Building on the success of that program, BMC has since expanded its efforts to assist the city’s unhoused population. Since 2017, the hospital system has invested more than $6.5 million in affordable housing initiatives, partnering with the Boston Housing Authority, Cambridge Housing Authority, and Boston Health Care for the Homeless Program; community development organizations including Nuestra Comunidad Development Corporation, Madison Park Development Corporation, and Codman Square Neighborhood Development Corporation; and affordable housing developers including The Community Builders, among others.

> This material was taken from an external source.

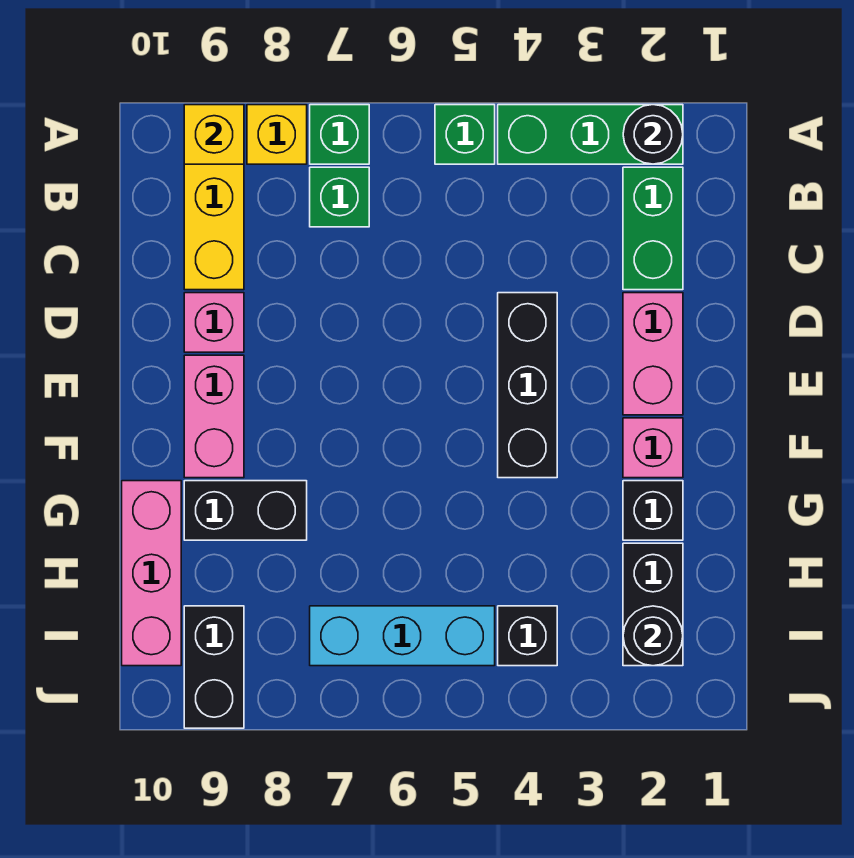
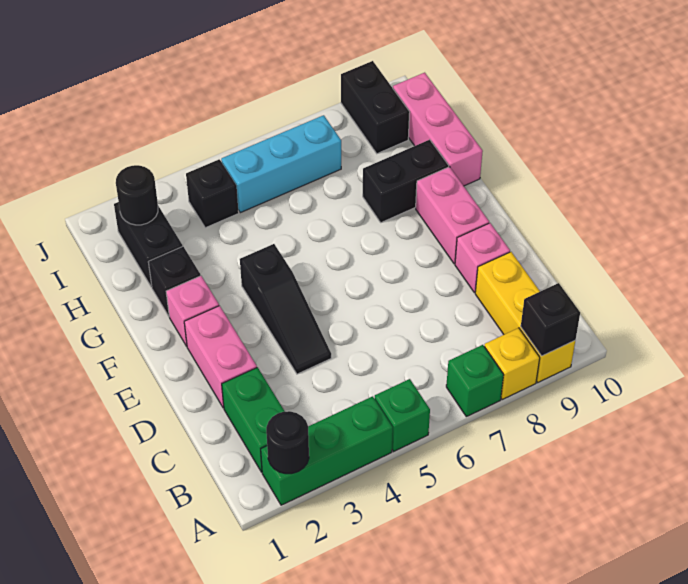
yellow brick A9 level 2 -> black brick A9 level 2
green brick B7 level 1 -> none
black brick D4:F4 level 1 -> black slope D4:F4 level 1 top F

“If you don’t have a stable, decent, affordable home, then most of the health care interventions that we would typically provide just don’t work as well,” Sandel says. She gives as an example a person with heart failure, for whom the primary treatment might be diuretics — medications that prompt a person to urinate more frequently to get rid of excess fluid so the heart doesn’t have to work as hard. Someone without stable housing might not have frequent access to a bathroom, and so might choose not to take the medication, which results in them becoming sicker and ending up back in the hospital. “I sometimes joke that we house people very effectively,” Sandel says. “We just house them in the most expensive places, like inpatient units and emergency departments.”